Your best shot at simplicity and longevity is to avoid DBs and stick with flat files in directories. It might be that decades from now, the files-in-directories metaphor will be super-arcane, or even completely break down altogether — but I’d say that’s still your best shot.
For a base note-taking format, consider one of the “lightweight markup languages”, Markdown or reStructuredText. A big advantage here is that even if the entire ecosystem of tools and libraries written around these formats *completely disappears* overnight, you’re not screwed. As long as you can still open the file in 2050, it will still be plainly readable. Markdown is looser and simpler, reStructuredText has extra features that might be useful to you. In a pinch, you could also author in a simple subset of HTML, sticking to very basic elements like paragraphs, lists, and links. HTML is changing a lot at the margins, but the core elements should remain the same for a long time.

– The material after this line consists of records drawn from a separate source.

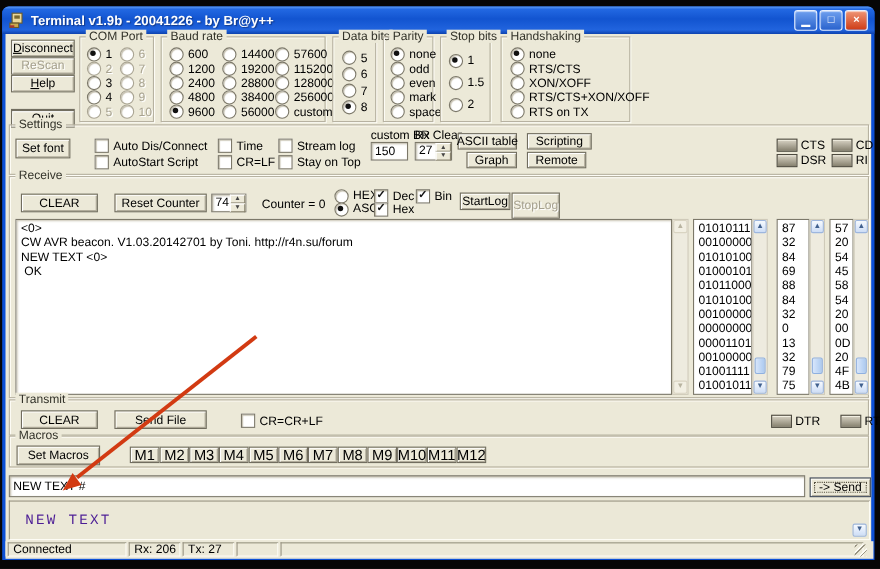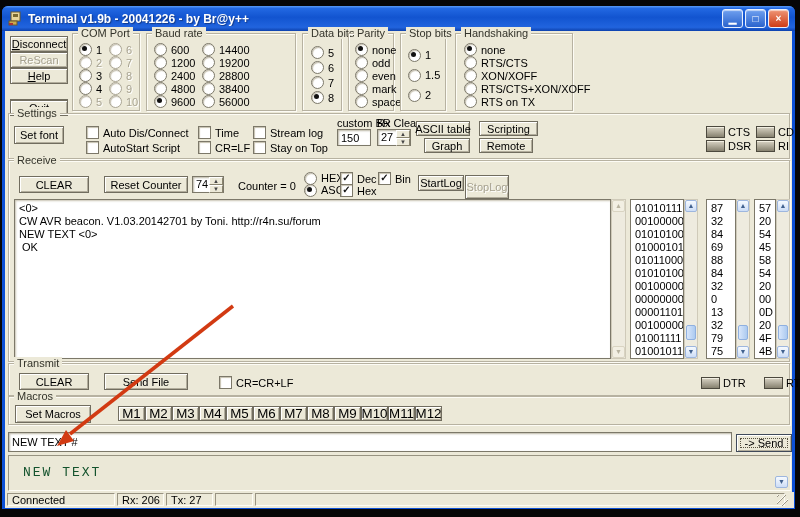--- a/index.html
+++ b/index.html
@@ -81,21 +81,21 @@
   .sb-btn.bottom{bottom:0;top:auto;}
   .sb-thumb{position:absolute;left:1px;width:calc(100% - 2px);height:15px;
           background:linear-gradient(90deg,#d8e6fb,#accaf0);border:1px solid #8fb0e0;border-radius:2px;box-sizing:border-box;}
   .sb.pale .sb-btn{background:#f2efe3;border-color:#d9d4c2;color:#b8b3a0;}
 
   
   .mbtn{display:inline-flex;width:27px;height:15px;margin:0;}
 
   
   .sunken{border:1px solid;border-color:#989381 #fdfcf5 #fdfcf5 #989381;background:#ebe8d7;}
-  .log-text{font-family:"Liberation Mono",monospace;font-size:13px;letter-spacing:2px;color:#14532d;}
+  .log-text{font-family:"Liberation Mono",monospace;font-size:13px;letter-spacing:2px;color:#4c1d95;}
   .status-panel{border:1px solid;border-color:#989381 #fdfcf5 #fdfcf5 #989381;background:#ece9d8;
           padding:0 4px;line-height:12px;overflow:hidden;white-space:nowrap;}
   .grip{right:6px;bottom:2px;width:11px;height:11px;
         background:repeating-linear-gradient(135deg,#fdfcf5 0 1px,#9a9583 1px 2px,transparent 2px 5px);}
   .arrow-svg{left:0;top:0;width:800px;height:517px;pointer-events:none;}
 </style>
 </head>
 <body>
 
 <div class="stage">
@@ -206,20 +206,42 @@
           <span class="radio"></span>
           <span class="rlabel">28800</span>
         </div>
         <div class="radio-row">
           <span class="radio"></span>
           <span class="rlabel">38400</span>
         </div>
         <div class="radio-row">
           <span class="radio"></span>
           <span class="rlabel">56000</span>
+        </div>
+      </div>
+    <div class="abs rg" style="left:103px;top:9px;">
+        <div class="radio-row">
+          <span class="radio"></span>
+          <span class="rlabel">57600</span>
+        </div>
+        <div class="radio-row">
+          <span class="radio"></span>
+          <span class="rlabel">115200</span>
+        </div>
+        <div class="radio-row">
+          <span class="radio"></span>
+          <span class="rlabel">128000</span>
+        </div>
+        <div class="radio-row">
+          <span class="radio"></span>
+          <span class="rlabel">256000</span>
+        </div>
+        <div class="radio-row">
+          <span class="radio"></span>
+          <span class="rlabel">custom</span>
         </div>
       </div>
   </div>
 
   <div class="abs group" style="left:302px;top:33px;width:40px;height:78px;">
     <span class="legend">Data bits</span>
     <div class="abs rg rg-databits" style="left:8px;top:11px;">
         <div class="radio-row">
           <span class="radio"></span>
           <span class="rlabel">5</span>

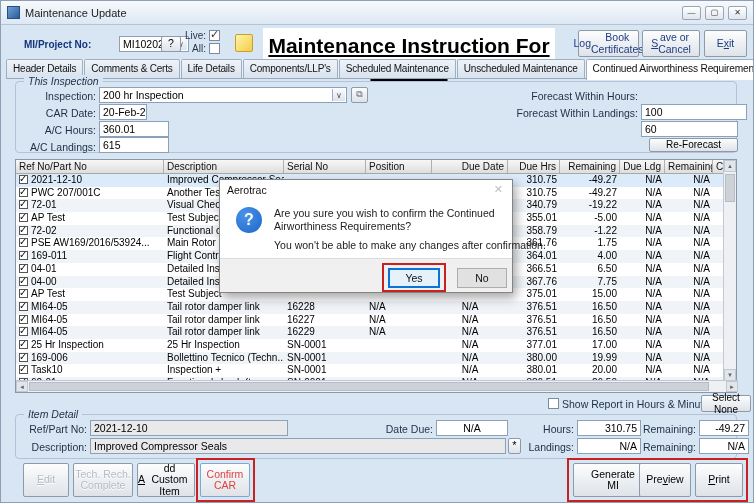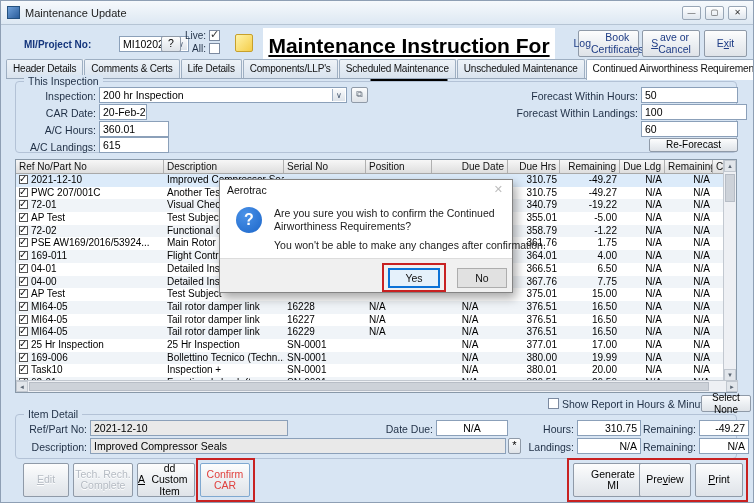--- a/index.html
+++ b/index.html
@@ -45,21 +45,21 @@
 
   
   .tabs { position:absolute; left:5px; top:58px; width:744px; height:20px; display:flex;
     border-bottom:1px solid #98a8bb; background:#e9eff6; }
   .tab { padding:3px 6px 0 6px; font-size:10px; letter-spacing:-0.2px; color:#111;
     background:linear-gradient(#eef3f8,#d9e3ee); border:1px solid #9eafc2; border-bottom:none;
     border-radius:2px 2px 0 0; margin-right:1px; white-space:nowrap; }
   .tab.active { background:#fff; position:relative; top:0px; height:21px; z-index:2; font-size:10.2px; }
 
   
-  .fs { position:absolute; border:1px solid #b3c2d6; border-radius:4px; }
+  .fs { position:absolute; border:1px solid #b3c2d6; border-radius:4px;font-style:italic; }
   .fs .legend { position:absolute; top:-7px; left:8px; background:#d8e5f3; padding:0 4px;
     font-size:10.5px; color:#1f2f45; }
 
   
   .grid { position:absolute; left:14px; top:158px; width:722px; height:234px;
     border:1px solid #8898a8; background:#fff; }
   .ghead { position:absolute; left:0; top:0; width:709px; height:14px; white-space:nowrap;
     background:linear-gradient(#f7f7f7,#dedede); border-bottom:1px solid #a9a9a9; }
   .hcell { display:inline-block; vertical-align:top; height:13px; line-height:13px; font-size:10px;
     padding:0 3px; overflow:hidden; white-space:nowrap; border-right:1px solid #b0b0b0; color:#111; }
@@ -150,21 +150,20 @@
   </div>
   <div class="btn" style="left:350px; top:86px; width:17px; height:16px; font-size:9px; color:#5a6572;">⧉</div>
   <div class="lbl r" style="left:30px; top:106px; width:65px;">CAR Date:</div>
   <div class="fld center" style="left:98px; top:103px; width:48px;">20-Feb-2023</div>
   <div class="lbl r" style="left:30px; top:123px; width:65px;">A/C Hours:</div>
   <div class="fld" style="left:98px; top:120px; width:70px;">360.01</div>
   <div class="lbl r" style="left:18px; top:140px; width:77px;">A/C Landings:</div>
   <div class="fld" style="left:98px; top:136px; width:70px;">615</div>
 
   <div class="lbl r" style="left:497px; top:89px; width:140px;">Forecast Within Hours:</div>
-  <div class="fld" style="left:640px; top:86px; width:97px;">50</div>
   <div class="lbl r" style="left:487px; top:106px; width:150px;">Forecast Within Landings:</div>
   <div class="fld" style="left:640px; top:103px; width:106px;">100</div>
   <div class="fld" style="left:640px; top:120px; width:97px;">60</div>
   <div class="btn" style="left:648px; top:137px; width:89px; height:14px; font-size:10px;">Re-Forecast</div>
 
   <div class="grid">
     <div class="ghead"><div class="hcell c-ref">Ref No/Part No</div><div class="hcell c-desc">Description</div><div class="hcell c-serial">Serial No</div><div class="hcell c-pos">Position</div><div class="hcell c-due_date" style="text-align: right;">Due Date</div><div class="hcell c-due_hrs" style="text-align: right;">Due Hrs</div><div class="hcell c-rem_hrs" style="text-align: right;">Remaining</div><div class="hcell c-due_ldg" style="text-align: right;">Due Ldg</div><div class="hcell c-rem_ldg" style="text-align: right;">Remaining</div><div class="hcell c-cf">C/f</div></div>
     <div class="gbody">
         <div class="grow shade sel"><div class="gcell c-ref"><span class="gcb on"></span><span>2021-12-10</span></div><div class="gcell c-desc">Improved Compressor Seals</div><div class="gcell c-serial"></div><div class="gcell c-pos"></div><div class="gcell c-due_date" style="text-align: center;"></div><div class="gcell c-due_hrs" style="text-align: right;">310.75</div><div class="gcell c-rem_hrs" style="text-align: right;">-49.27</div><div class="gcell c-due_ldg" style="text-align: right;">N/A</div><div class="gcell c-rem_ldg" style="text-align: right;">N/A</div><div class="gcell c-cf"></div></div>
         <div class="grow"><div class="gcell c-ref"><span class="gcb on"></span><span>PWC 207/001C</span></div><div class="gcell c-desc">Another Test S</div><div class="gcell c-serial"></div><div class="gcell c-pos"></div><div class="gcell c-due_date" style="text-align: center;"></div><div class="gcell c-due_hrs" style="text-align: right;">310.75</div><div class="gcell c-rem_hrs" style="text-align: right;">-49.27</div><div class="gcell c-due_ldg" style="text-align: right;">N/A</div><div class="gcell c-rem_ldg" style="text-align: right;">N/A</div><div class="gcell c-cf"></div></div>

Hmmm, I’m not sure what archivists are doing at Swarthmore, but I’m perplexed by your understanding of “archival practices”. The best thinking about collecting the history of educational institutions accommodates exactly the kind of data you’re talking about.
Archives collect unpublished records of enduring value, regardless of format. Born-digital should not be a big deal to a good archivist. I’m not suggesting that you hand over the custody or platform of this data to an archives — after all, archives are records of enduring value (usually unpublished) that are no longer used in the course of daily business.
But, if you’re looking for advice about information systems and long-term digital preservation, I would recommend talking with someone who’s trained in these issues. Many archives are actively aware (and our literature has been for decades) that the record will be impoverished if we only take what happens to end up in a repository — a move toward “documentation strategy” embraces exactly the kind of recordkeeping that you describe. And archives are taking in raw datasets all the time. There’s an extensive body of professional literature that could help address your questions.
Yes, I’m aware that there’s that literature and I’ve read quite a bit of it. In fact, I’m persuaded by some authors writing within that tradition that this project is worth undertaking. But now my questions are rather more technical and specific and less about the broad philosophical point–and as I think you’re seeing in this thread and elsewhere, those questions are harder to get past the starting line so I can begin doing what I want to do. (As some digital humanists say, “less yacking, more hacking”.)
The comments so far are excellent, and I don’t have much to add.
Drupal is both good and too much. If Eric and his crew are making something for multiple Swarthmore faculty and staff, then it could be worth it. Such an app might have broader use and/or collaborative development possibilities.
Have you talked with Dan and the GMU crew? They might have something in the pipeline.
I am an enthusiast Drupal user, but would like to point out another disadvantage. You want a “lifelong” solution and most versions of Drupal has a shelf life of 4-6 years. E.g. version 6 came out early 2008 and will be supported only till version 8 comes out next summer. Version 7 came out last January will be supported till version 9 comes out (probably 2015). Updating from one major version of Drupal to another no is a major project. WordPress, on the other hand, doesn’t suffer from this issue.